Institute of Microbiology and Infection, School of Biosciences, University of Birmingham, Edgbaston, UK.
Host-Toxoplasma Interaction Laboratory, The Francis Crick Institute, London, UK.
Cell Microbiol. 2021 Jul;23(7):e13349. doi: 10.1111/cmi.13349. Epub 2021 May 16.
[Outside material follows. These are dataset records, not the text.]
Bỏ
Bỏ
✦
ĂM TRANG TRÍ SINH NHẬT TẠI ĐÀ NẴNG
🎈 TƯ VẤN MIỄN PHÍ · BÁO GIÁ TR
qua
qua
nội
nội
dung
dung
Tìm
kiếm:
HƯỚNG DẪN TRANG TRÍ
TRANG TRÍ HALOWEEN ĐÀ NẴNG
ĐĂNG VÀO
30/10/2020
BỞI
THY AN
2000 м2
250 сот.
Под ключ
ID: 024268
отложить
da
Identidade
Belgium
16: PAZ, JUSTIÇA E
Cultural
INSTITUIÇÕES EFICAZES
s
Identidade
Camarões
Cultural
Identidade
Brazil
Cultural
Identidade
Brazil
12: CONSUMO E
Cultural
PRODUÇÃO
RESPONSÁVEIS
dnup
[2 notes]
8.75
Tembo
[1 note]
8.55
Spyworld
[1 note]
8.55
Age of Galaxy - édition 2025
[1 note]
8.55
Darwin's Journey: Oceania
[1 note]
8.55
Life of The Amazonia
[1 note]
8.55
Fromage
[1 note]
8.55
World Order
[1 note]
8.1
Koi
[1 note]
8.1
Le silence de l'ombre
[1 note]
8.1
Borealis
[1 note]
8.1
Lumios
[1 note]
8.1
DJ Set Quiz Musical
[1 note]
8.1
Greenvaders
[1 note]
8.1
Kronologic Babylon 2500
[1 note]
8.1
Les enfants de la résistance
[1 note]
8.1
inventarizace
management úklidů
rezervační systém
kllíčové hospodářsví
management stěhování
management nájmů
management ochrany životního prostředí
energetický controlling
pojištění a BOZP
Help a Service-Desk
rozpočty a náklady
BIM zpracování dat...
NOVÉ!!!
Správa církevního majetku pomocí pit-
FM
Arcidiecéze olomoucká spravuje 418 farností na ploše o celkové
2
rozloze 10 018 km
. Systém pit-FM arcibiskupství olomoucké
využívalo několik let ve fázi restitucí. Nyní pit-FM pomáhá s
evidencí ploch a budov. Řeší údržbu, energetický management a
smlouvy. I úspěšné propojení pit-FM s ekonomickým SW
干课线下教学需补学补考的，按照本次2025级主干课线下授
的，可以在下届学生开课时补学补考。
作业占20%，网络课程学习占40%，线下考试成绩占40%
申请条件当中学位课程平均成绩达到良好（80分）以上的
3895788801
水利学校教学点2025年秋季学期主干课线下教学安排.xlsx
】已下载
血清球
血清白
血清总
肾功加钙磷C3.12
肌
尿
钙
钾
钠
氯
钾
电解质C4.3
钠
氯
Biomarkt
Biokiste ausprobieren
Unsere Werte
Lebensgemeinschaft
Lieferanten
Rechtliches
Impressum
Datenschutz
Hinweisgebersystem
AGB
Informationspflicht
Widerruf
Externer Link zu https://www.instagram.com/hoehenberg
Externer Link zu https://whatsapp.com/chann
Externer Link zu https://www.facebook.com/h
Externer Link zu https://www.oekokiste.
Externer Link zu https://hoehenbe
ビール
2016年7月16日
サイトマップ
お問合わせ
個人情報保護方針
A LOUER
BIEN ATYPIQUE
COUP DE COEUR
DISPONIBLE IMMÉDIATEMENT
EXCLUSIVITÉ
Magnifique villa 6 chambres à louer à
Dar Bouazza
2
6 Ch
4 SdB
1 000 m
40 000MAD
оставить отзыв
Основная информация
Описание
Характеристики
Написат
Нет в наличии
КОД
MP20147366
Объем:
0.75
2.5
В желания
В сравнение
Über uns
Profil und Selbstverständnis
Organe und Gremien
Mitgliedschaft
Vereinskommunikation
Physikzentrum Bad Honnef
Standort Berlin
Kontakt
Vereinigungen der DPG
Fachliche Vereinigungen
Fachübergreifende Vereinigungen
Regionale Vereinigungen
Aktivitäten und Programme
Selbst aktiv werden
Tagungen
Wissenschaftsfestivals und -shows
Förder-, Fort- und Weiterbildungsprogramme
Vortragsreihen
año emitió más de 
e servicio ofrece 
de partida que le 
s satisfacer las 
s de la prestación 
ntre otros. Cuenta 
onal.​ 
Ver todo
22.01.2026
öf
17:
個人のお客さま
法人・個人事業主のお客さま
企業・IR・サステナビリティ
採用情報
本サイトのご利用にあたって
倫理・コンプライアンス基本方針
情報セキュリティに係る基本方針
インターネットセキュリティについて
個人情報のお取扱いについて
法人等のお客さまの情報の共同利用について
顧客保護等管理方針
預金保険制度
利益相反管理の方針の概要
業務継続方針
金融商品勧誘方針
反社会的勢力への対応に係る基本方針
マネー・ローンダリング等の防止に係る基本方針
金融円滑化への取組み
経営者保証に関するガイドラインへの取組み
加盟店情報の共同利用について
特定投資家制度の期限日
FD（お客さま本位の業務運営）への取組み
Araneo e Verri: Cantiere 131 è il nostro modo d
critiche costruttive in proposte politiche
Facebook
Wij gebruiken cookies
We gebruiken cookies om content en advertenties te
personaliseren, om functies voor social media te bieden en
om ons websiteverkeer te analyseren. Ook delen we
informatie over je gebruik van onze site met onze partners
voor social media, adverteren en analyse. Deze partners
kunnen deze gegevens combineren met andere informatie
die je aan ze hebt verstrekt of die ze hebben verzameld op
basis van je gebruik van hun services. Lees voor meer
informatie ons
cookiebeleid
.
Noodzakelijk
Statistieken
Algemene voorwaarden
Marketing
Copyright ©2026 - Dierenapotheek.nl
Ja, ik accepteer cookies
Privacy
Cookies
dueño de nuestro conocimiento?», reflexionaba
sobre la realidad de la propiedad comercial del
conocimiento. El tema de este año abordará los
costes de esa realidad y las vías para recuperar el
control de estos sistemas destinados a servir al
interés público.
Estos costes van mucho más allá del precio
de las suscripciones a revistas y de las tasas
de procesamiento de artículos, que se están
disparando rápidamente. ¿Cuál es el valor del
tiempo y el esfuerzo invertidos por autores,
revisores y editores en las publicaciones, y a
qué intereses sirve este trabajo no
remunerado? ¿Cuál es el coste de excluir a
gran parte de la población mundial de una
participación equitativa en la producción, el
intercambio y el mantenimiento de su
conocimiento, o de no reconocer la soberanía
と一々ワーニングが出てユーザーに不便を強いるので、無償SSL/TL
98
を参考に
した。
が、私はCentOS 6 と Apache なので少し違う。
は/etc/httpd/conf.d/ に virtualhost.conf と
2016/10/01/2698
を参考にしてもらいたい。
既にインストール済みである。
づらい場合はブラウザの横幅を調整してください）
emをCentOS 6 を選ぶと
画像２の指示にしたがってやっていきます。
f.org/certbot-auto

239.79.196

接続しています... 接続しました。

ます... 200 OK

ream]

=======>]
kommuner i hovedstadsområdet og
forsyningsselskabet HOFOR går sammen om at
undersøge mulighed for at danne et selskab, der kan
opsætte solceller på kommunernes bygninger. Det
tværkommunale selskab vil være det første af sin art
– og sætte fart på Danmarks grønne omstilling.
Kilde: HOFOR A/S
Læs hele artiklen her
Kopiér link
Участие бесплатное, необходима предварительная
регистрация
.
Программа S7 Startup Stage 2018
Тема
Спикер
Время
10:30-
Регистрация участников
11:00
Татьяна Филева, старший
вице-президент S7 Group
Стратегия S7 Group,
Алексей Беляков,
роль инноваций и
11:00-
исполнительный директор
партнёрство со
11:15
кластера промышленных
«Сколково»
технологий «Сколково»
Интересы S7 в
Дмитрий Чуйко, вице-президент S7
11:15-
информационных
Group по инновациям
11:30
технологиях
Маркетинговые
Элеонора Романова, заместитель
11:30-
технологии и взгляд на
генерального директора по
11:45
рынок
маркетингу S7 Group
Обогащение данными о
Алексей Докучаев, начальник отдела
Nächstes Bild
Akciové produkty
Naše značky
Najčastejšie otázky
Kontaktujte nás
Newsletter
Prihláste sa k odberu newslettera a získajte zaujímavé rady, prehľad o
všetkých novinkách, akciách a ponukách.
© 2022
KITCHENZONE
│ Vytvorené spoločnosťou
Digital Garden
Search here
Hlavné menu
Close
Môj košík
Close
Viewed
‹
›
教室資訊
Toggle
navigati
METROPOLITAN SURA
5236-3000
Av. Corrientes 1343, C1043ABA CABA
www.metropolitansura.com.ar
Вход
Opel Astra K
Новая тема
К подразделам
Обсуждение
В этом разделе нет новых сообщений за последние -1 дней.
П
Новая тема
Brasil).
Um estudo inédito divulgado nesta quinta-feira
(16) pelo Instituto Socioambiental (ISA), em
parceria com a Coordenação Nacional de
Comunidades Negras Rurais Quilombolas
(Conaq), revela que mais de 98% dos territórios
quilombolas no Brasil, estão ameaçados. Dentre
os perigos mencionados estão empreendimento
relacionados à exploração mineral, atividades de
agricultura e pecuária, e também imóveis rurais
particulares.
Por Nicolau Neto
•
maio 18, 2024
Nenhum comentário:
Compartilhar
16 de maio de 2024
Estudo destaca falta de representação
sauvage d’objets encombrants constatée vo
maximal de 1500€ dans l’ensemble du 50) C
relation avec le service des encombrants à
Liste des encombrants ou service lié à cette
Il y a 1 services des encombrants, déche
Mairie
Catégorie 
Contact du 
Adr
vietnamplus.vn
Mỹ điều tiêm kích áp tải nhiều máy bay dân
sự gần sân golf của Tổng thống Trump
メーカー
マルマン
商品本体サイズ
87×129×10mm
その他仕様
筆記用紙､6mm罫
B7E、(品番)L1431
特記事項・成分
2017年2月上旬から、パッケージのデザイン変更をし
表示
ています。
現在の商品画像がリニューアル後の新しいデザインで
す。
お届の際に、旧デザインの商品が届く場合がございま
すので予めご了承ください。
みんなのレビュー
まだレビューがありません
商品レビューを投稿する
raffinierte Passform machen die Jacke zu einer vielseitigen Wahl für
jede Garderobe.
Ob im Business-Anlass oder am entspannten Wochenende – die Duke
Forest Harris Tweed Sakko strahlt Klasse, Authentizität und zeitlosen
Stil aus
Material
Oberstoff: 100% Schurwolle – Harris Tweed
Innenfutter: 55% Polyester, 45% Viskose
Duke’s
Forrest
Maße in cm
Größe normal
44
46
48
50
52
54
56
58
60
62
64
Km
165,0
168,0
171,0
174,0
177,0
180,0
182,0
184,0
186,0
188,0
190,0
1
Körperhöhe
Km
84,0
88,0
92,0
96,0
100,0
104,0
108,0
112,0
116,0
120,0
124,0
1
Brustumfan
To study the dynamics of infection processes, it is common to manually enumerate imaging-based infection assays. However, manual counting of events from imaging data is biased, error-prone and a laborious task. We recently presented HRMAn (Host Response to Microbe Analysis), an automated image analysis program using state-of-the-art machine learning and artificial intelligence algorithms to analyse pathogen growth and host defence behaviour. With HRMAn, we can quantify intracellular infection by pathogens such as Toxoplasma gondii and Salmonella in a variety of cell types in an unbiased and highly reproducible manner, measuring multiple parameters including pathogen growth, pathogen killing and activation of host cell defences. Since HRMAn is based on the KNIME Analytics platform, it can easily be adapted to work with other pathogens and produce more readouts from quantitative imaging data. Here we showcase improvements to HRMAn resulting in the release of HRMAn 2.0 and new applications of HRMAn 2.0 for the analysis of host-pathogen interactions using the established pathogen T. gondii and further extend it for use with the bacterial pathogen Chlamydia trachomatis and the fungal pathogen Cryptococcus neoformans.
为了研究感染过程的动态变化,人们通常需要手动对基于成像的感染检测进行计数。然而,从成像数据中手动计数事件既存在偏差,又容易出错,且非常繁琐。我们最近介绍了 HRMAn(微生物分析中的宿主反应),这是一个使用最先进的机器学习和人工智能算法来分析病原体生长和宿主防御行为的自动化图像分析程序。使用 HRMAn,我们可以以无偏且高度可重复的方式定量分析各种细胞类型中弓形虫和沙门氏菌等病原体的细胞内感染,测量包括病原体生长、病原体杀灭和宿主细胞防御激活在内的多个参数。由于 HRMAn 基于 KNIME 分析平台,因此可以轻松适应其他病原体,并从定量成像数据中生成更多结果。在这里,我们展示了 HRMAn 的改进,发布了 HRMAn 2.0,并将 HRMAn 2.0 用于分析已建立的病原体弓形虫的宿主-病原体相互作用,进一步将其扩展用于细菌病原体沙眼衣原体和真菌病原体新型隐球菌。